As you might expect, there are a lot of details that go into actually building the optimizer logic. These include:

  • Obeying constraints. You can’t consider every portfolio, only those that obey constraints. These can be basic constraints that apply to all accounts, like “you can’t spend more than you have” (no buying on margin) or “you can’t own negative shares” (no short sales). Or they can be account specific, like “never sell Walmart” and “never buy tobacco”.
  • Dealing with conflicting constraints. Sometimes constraints conflict. For example, it might not be possible to simultaneously obey tax budget and asset class min/max constraints. You need to decide what the optimizer should do. Return an “I can’t do this” error message? Or privilege one of the constraints over the other?
  • Creating a uniform measure of drift.
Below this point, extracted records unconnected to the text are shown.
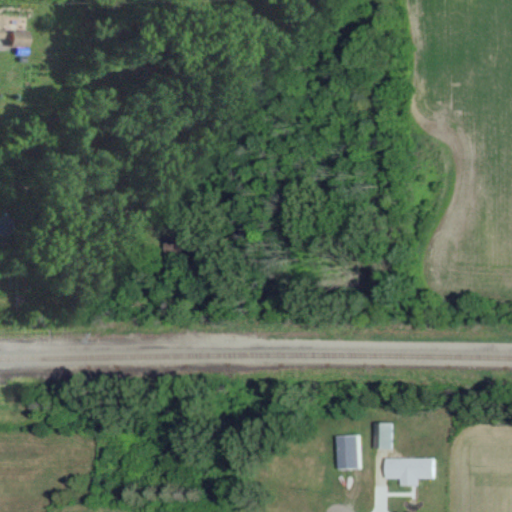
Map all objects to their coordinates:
building: (1, 23)
building: (19, 36)
road: (79, 191)
building: (185, 244)
railway: (256, 354)
building: (382, 434)
building: (347, 450)
building: (408, 468)
park: (76, 509)
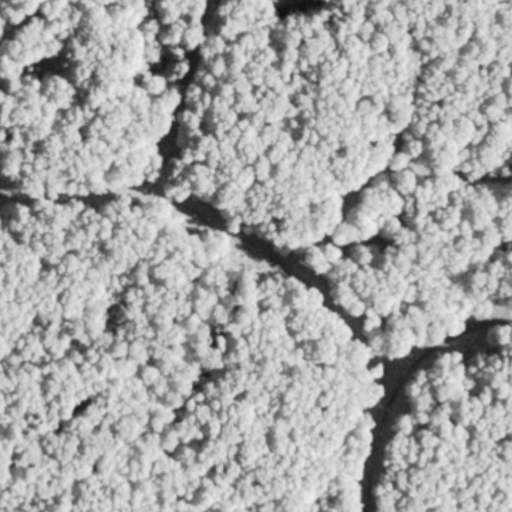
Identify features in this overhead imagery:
road: (186, 98)
road: (222, 226)
road: (393, 377)
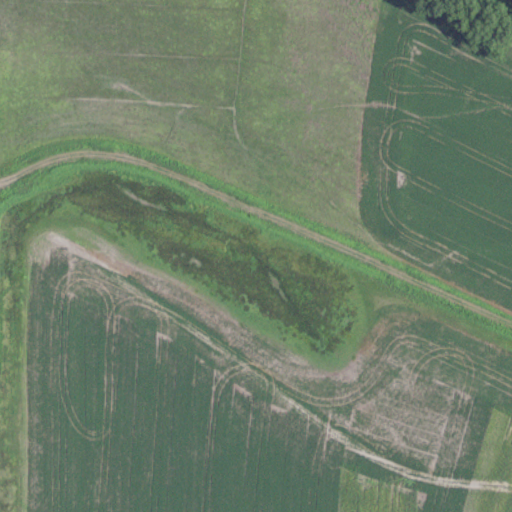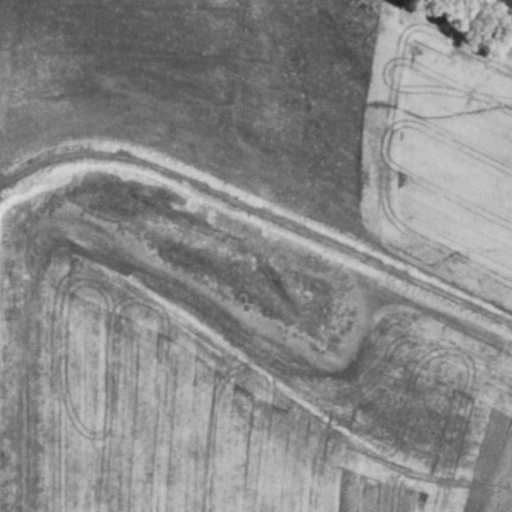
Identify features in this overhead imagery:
road: (259, 210)
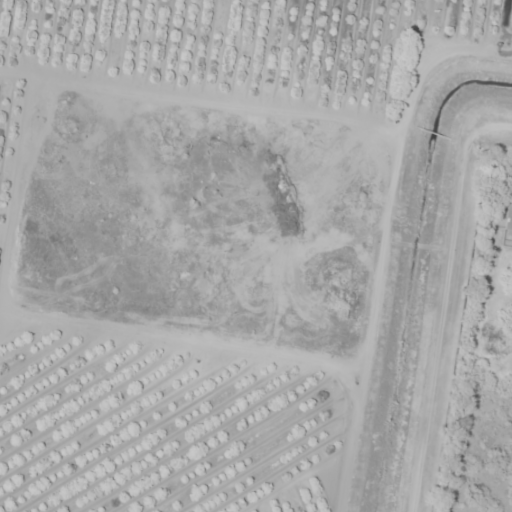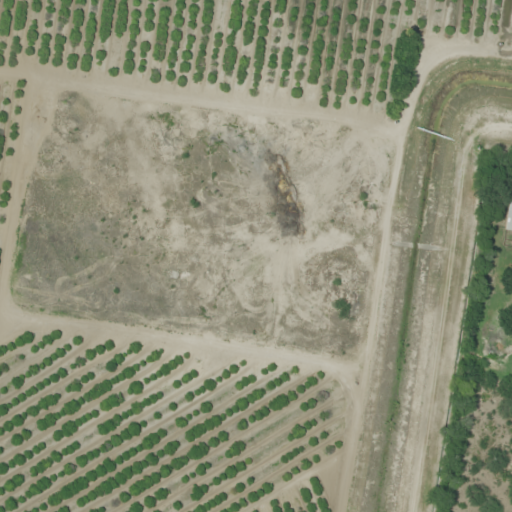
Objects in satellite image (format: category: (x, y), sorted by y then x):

In the above examples, we talked about drift, but never described how it’s measured. The standard approach is to use expected “tracking error”, defined as (wait for it) the estimated standard deviation of the distribution of return differences between two portfolios. Tracking error is usually calculated using a risk model (which is its own story--possibly the subject of a future post).
  • Not trading on noisy data. Drift and return estimates are inexact. If you treat them as perfect predictors of the future, you’ll end up trading too much and possibly making overly concentrated bets. You need to take countermeasures to prevent noisy data causing noisy trades.
  • Loss harvesting. Loss harvesting means selling a position not because you intrinsically want to get rid of it, but to realize a capital loss that can be used to lower your taxes. Typically, you sell the position and then buy it back 31 days later (after the so-called wash sale period). But what is the optimal price at which to sell a position with an unrealized loss? You want to at least cover round-trip transaction costs (otherwise you’re losing money on the whole process). But just covering transaction costs would result in no net gains, which would be pointless. So you need to cover more than transaction costs. But how much more? There’s an optimal strategy for this, and that needs to be built into the process.
  • Short-term gains. When faced with an overweighted position with short-term gains, you don’t have just two choices (sell or don’t sell), you have three (sell now, sell later when it’s long-term, or don’t sell). So the set of choices you look at needs to expand to include the “sell later” option.

Optimizers were designed to help advisors make better trade-off decisions. But they’re complicated instruments, and, traditionally, they were only used by “quants”. This made them expensive to deploy, and so their application for private accounts was pretty much limited to High Net Worth (HNW) and Ultra High Net Worth (UHNW) portfolios.

But that is changing. Because of advances in automation, it is now economical to use them for all accounts, even robo-accounts (you can read about how Smartleaf uses an optimizer here: The Difference Between Smartleaf and an Optimizer). So their use is spreading, and offering the type of customization that was once the exclusive preserve of UHNW accounts is becoming “table stakes”.  And that, we think, is optimal.

 

 


Warning: Not really. We don’t advise talking about optimizers at parties.

2 This procedure is not foolproof. There’s a danger of ending up not at the top of the peak, but at the top of an outcrop (a so-called “local maximum”). Optimizers take steps to avoid this.